Violin Plot for Minimum Nights Across Room Types

Choice of Graph Type:

Violin plots are useful for comparing the distribution of a numerical variable across different categories. They combine aspects of box plots and density plots, providing a deeper understanding of the data distribution. In this case, it can show how the requirement for minimum nights varies by room type, including the density and range of values.

ggplot(data, aes(x = neighbourhood_group, y = minimum_nights, fill = neighbourhood_group)) +
  geom_violin(trim = FALSE) +
  scale_fill_brewer(palette = "Set2") +
  labs(title = "Distribution of Minimum Nights Requirement Across Neighbourhood Groups in NYC",
       subtitle = "Violin plot showing range and density of minimum nights in different neighbourhoods",
       caption = "Data source: Airbnb NYC 2019. Note: Extreme values may be present.",
       x = "Neighbourhood Group",
       y = "Minimum Nights") +
  theme_minimal() +
  theme(
    strip.text = element_text(face = "bold", size = 12),  # Enhancing facet labels
    axis.title = element_text(size = 14, face = "bold"),  # Bold axis titles
    axis.text = element_text(size = 12),  # Larger axis texts
    plot.title = element_text(size = 14, face = "bold", hjust = 0.5),  # Bold and centered title
    plot.subtitle = element_text(size = 14, hjust = 0.5),  # Centered subtitle
    plot.caption = element_text(size = 10, hjust = 0),  # Caption aligned to left
    legend.position = "bottom"  # Legend at the bottom
  ) +
  ylim(0, 30)
## Warning: Removed 439 rows containing non-finite values (`stat_ydensity()`).
## Warning: Removed 83 rows containing missing values (`geom_violin()`).

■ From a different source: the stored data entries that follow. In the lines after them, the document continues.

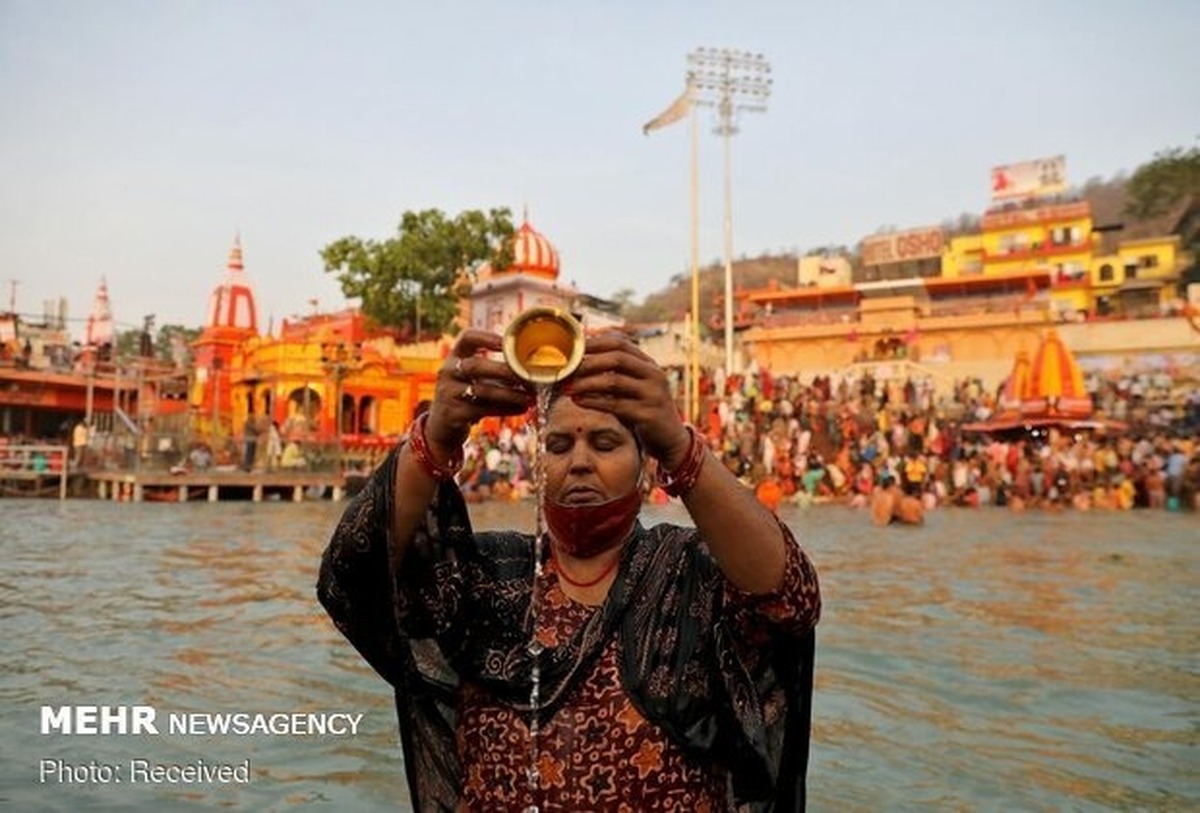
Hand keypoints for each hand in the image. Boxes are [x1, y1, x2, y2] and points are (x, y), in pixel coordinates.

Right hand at [424, 330, 533, 461]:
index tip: (507, 342)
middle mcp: (448, 371)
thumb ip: (496, 371)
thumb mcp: (473, 378)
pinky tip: (522, 408)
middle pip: (475, 365)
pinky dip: (505, 409)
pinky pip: (483, 410)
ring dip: (511, 394)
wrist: (442, 425)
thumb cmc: (467, 396)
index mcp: (455, 357)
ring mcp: (448, 393)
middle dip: (504, 370)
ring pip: (482, 390)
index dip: (487, 337)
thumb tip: (533, 370)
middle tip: (528, 376)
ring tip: (530, 397)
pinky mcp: (453, 414)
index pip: (467, 338)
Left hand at [564, 333, 690, 467]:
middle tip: (567, 369)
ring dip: (586, 383)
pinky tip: (578, 400)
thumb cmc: (644, 409)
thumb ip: (616, 373)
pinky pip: (615, 405)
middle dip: (588, 362)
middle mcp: (654, 375)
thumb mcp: (635, 387)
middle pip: (617, 358)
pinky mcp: (648, 414)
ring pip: (614, 382)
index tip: (573, 349)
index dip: (595, 343)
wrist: (669, 437)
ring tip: (567, 387)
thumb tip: (581, 360)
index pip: (621, 343)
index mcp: (649, 364)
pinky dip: (593, 402)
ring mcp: (653, 394)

Faceted Histogram for Price Distribution Across Different Neighbourhood Groups

Choice of Graph Type:

Faceted histograms allow us to compare the distribution of a numerical variable (like price) across different categories (such as neighbourhood groups). This can provide insights into how price distributions vary in different areas of the city.

ggplot(data[data$price <= 1000, ], aes(x = price, fill = neighbourhood_group)) +  # Focus on prices up to $1000
  geom_histogram(bins = 30, alpha = 0.7) +
  facet_wrap(~ neighbourhood_group, scales = "free_y") +
  scale_fill_brewer(palette = "Set3") +  # Using a color palette for different neighbourhood groups
  labs(title = "Price Distribution Across Neighbourhood Groups in NYC",
       subtitle = "Faceted histogram showing price distribution for each neighbourhood group (up to $1000)",
       caption = "Data source: Airbnb NYC 2019",
       x = "Price (USD)",
       y = "Frequency") +
  theme_minimal() +
  theme(
    strip.text = element_text(face = "bold", size = 12),
    axis.title = element_text(size = 14, face = "bold"),
    axis.text = element_text(size = 12),
    plot.title = element_text(size = 16, face = "bold", hjust = 0.5),
    plot.subtitle = element_text(size = 14, hjust = 0.5),
    plot.caption = element_text(size = 10, hjust = 0),
    legend.position = "bottom"
  )

Disclaimer

For this assignment, I used the AB_NYC dataset that I used in the previous assignment. For the initial tidy_data and mutation part, I made use of the same scripts that I used in the previous assignment.

Thank you!